Over the last few months, I’ve been working with Dr Jennifer Batt on a project entitled ‘Visualising the poetic cultures of eighteenth-century periodicals’. Jenny’s research interests include studying poems that were published in newspapers and magazines during the eighteenth-century – a corpus that has been largely ignored by scholars, mainly because it has been seen as ‘trite or sentimental “filler” worth no one’s time’ (quote from Linda K. Hughes, ‘What the Wellesley Index Left Out: Why Poetry Matters to Periodical Studies’, Victorian Periodicals Review). In fact, Jenny’s article, ‘Poems in Magazines’ in The Oxford Handbook of British Poetry, 1660–1700 provides a good introduction and ‘sketch map of a vast, and largely unexplored, literary terrain’.
Since the publication of the article in 2016, Jenny has created a dataset of metadata for c. 10,000 published poems in 22 newspapers or magazines.
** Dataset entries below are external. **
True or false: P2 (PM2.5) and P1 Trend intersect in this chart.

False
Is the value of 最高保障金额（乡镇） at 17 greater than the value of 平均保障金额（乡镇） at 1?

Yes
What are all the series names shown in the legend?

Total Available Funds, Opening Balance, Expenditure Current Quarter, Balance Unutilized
The data includes publication details (publication, publication format, date), details about the author (if known) and first line, second line, penultimate and last line of the poem. This is an impressive endeavour, but much more data collection and investigation are needed. In this regard, Jenny was awarded a pump-priming project funded by the British Academy / Leverhulme Small Research Grants scheme to analyse the data collected to date and create visualisations that help to formulate further research questions for future projects that will allow further data collection.
As the Research Software Engineer (RSE) on the project, it has been a privilege to work with Jenny, her dataset and to collaborate with two other colleagues at the University of Bristol. Namely, Natalie Thurlby, a data scientist in the Jean Golding Institute ; and Chris Edsall, a RSE in the Advanced Computing Research Centre.
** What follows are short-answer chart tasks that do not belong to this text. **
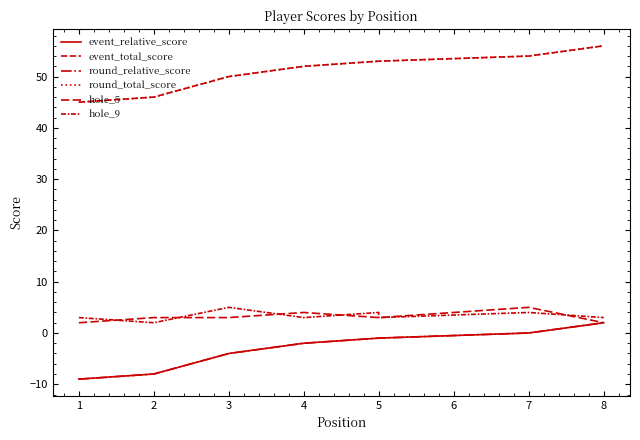

True or false: hole_9 and event_relative_score cross at least once.

False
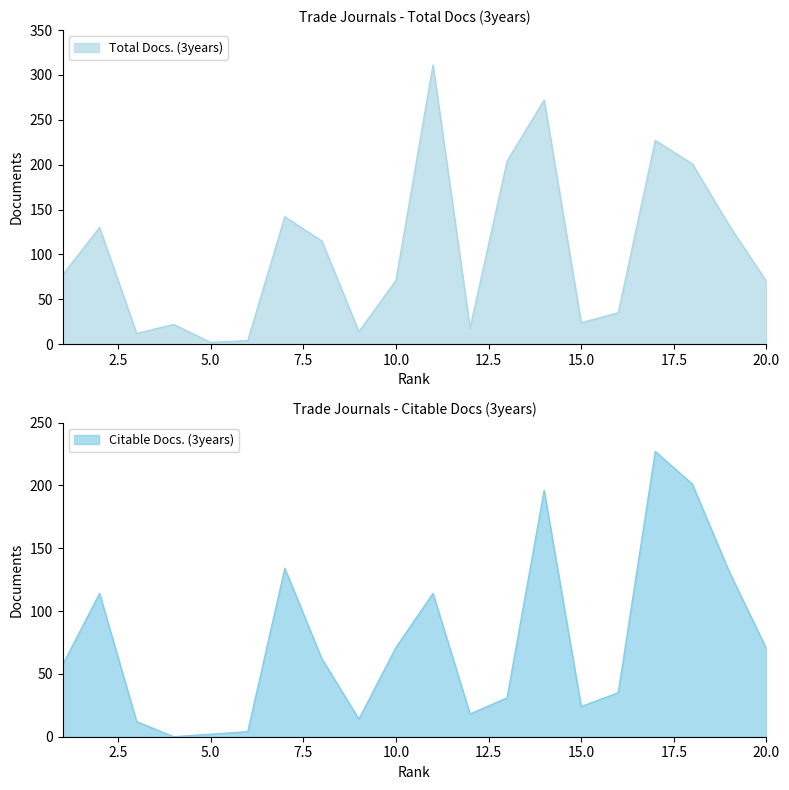

True or false: Total Docs. (3years) and Citable Docs. (3years) intersect in this chart.

False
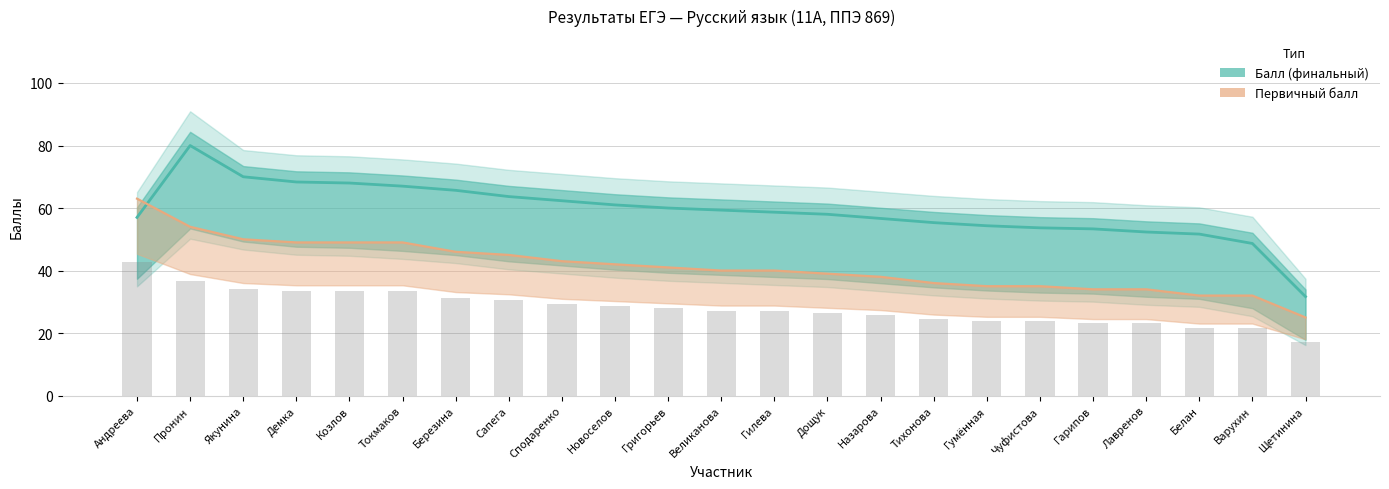

Does the chart contain stacked bars?

No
We opted to use Jupyter Notebooks to provide a working environment where Jenny could run and rerun visualisations. We would use pandas for querying and analysing Jenny’s data, and the Matplotlib and Seaborn libraries for creating plots. Initially, I thought we could use a cloud-based hosted service, such as Microsoft Azure Notebooks. However, this wasn’t practical for several reasons. In the case of Azure the default pandas library version is quite old and the suggested solution of using conda to update it is very slow, especially when an Azure instance will shut down after a relatively short period of inactivity. We therefore opted to use Anaconda – ‘The World’s Most Popular Python/R Data Science Platform’ – to allow Jenny to run Jupyter Notebooks on her PC.
I created several different visualisations that ranged from broad overviews of the data, to specific ones around authorship and gender, with the ability to drill-down into the data. This post includes a few examples of the plots created for the project to give a taster of the work being used to construct additional research questions.
The following graph shows the total number of poems published each year in our dataset (blue) against the number identified as copies (orange) i.e. published more than once.
The following heat map shows the coverage of our dataset, which highlights that we are dealing with an incomplete landscape. Red indicates that we have data for a publication for a certain year, while the cream highlights we have gaps. That said, we do need a third colour since some publications had a very short print run and therefore our data might be complete for them.
The following heat map shows where poems are shared between publications. We can quickly identify that a large number of poems were shared between London Magazine and both Newcastle General Magazine and Scots.
With regards to ‘copies’, we can see that the vast majority were only published twice, leading to some outliers that were published eight or nine times. This pattern might change when we get more data.
With regard to attributed authors (lots were published anonymously) we can see in our dataset that a large number of authors only appear once with a long tail of a small number of authors who were published many times.
In our dataset Colley Cibber (actor, playwright and Poet Laureate) is the most published. Mainly, because as Poet Laureate, he was commissioned to write two poems a year – one for the New Year, and one for the King’s Birthday – and these were widely printed in the newspapers.
The discovery of copies was originally provided by some earlier input from the Jean Golding Institute, who provided a ‘matching’ algorithm. This process took several hours, but by replacing it with the ‘tone-deaf’ named FuzzyWuzzy library we reduced the processing time to around ten minutes. Chris thinks the processing time can be reduced much further if we replace fuzzy string matching with something like cosine similarity. In a future project, I’d also like us to explore creating a workflow with parallelized code that runs on the High Performance Computing facilities that we have at Bristol.
Jenny is working with the visualisations to explore her existing dataset and to formulate more research questions, with the hope of obtaining further funding to expand the dataset to give a more comprehensive picture of this neglected poetry.